Which had the following remark:

Hence, polynomially lower bounded but not upper bounded.

I found this here:

https://gateoverflow.in/12928/%24-log-and-log-log-are-polynomially-bounded-anybody-can-prove

I am confused on how can we conclude whether it's polynomial lower bounded and not upper bounded.

Could someone please help me on understanding this.

Answer 1

Now a polynomial is of the form,$n^{c}$ where $c$ is constant.

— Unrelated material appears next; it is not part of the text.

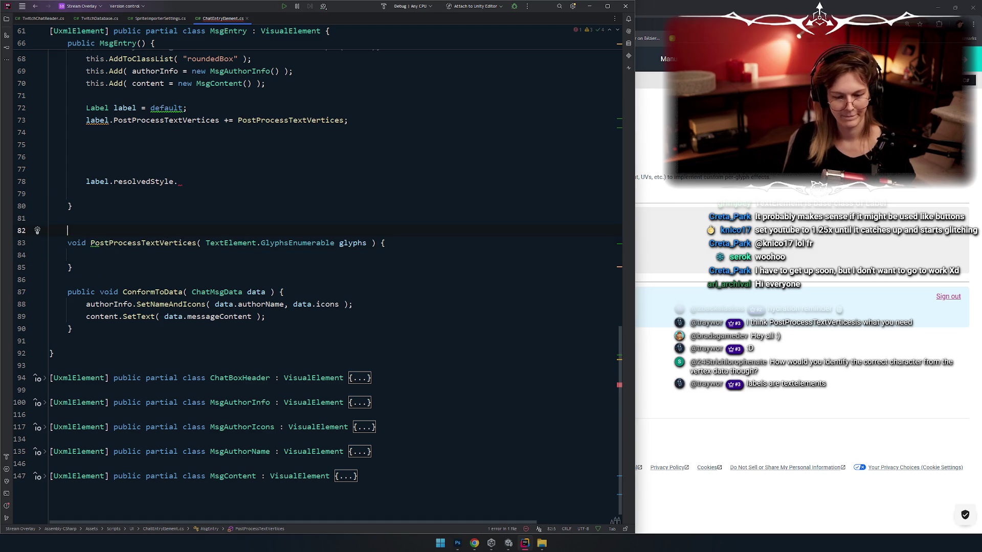
key("Return")
key("Up")
key("Return")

Now let $f(n)$ be a constant function. Now it being a constant function we have,

$f(n) \in O(lg (n))$

$\implies lg(f(n)) \in O(lg(lg(n))$

Now $lg(f(n))$ is yet another constant function and let it be $g(n)$

So we have from the previous implication,

$ g(n) \in O(lg(lg(n))$

$\implies n^{g(n)} \in O(n^{lg(lg(n)})$

$\implies n^{lg(lg(n))} \in \Omega(n^{g(n)})$

But $g(n)$ is after all a constant so let it be $c$ then we have from the previous implication,

$n^{lg(lg(n))} \in \Omega(n^{c})$

Now $n^{c}$ is a polynomial and hence $n^{lg(lg(n))}$ is polynomially lower- bounded.

We cannot have the other way around i.e. $n^{lg(lg(n))}$ is upper bounded by a polynomial simply because of the observation, $n^{c} \in O(n^{lg(lg(n)})$ as clearly $lg(lg(n)$ shoots up faster(no doubt) than $c$ a constant.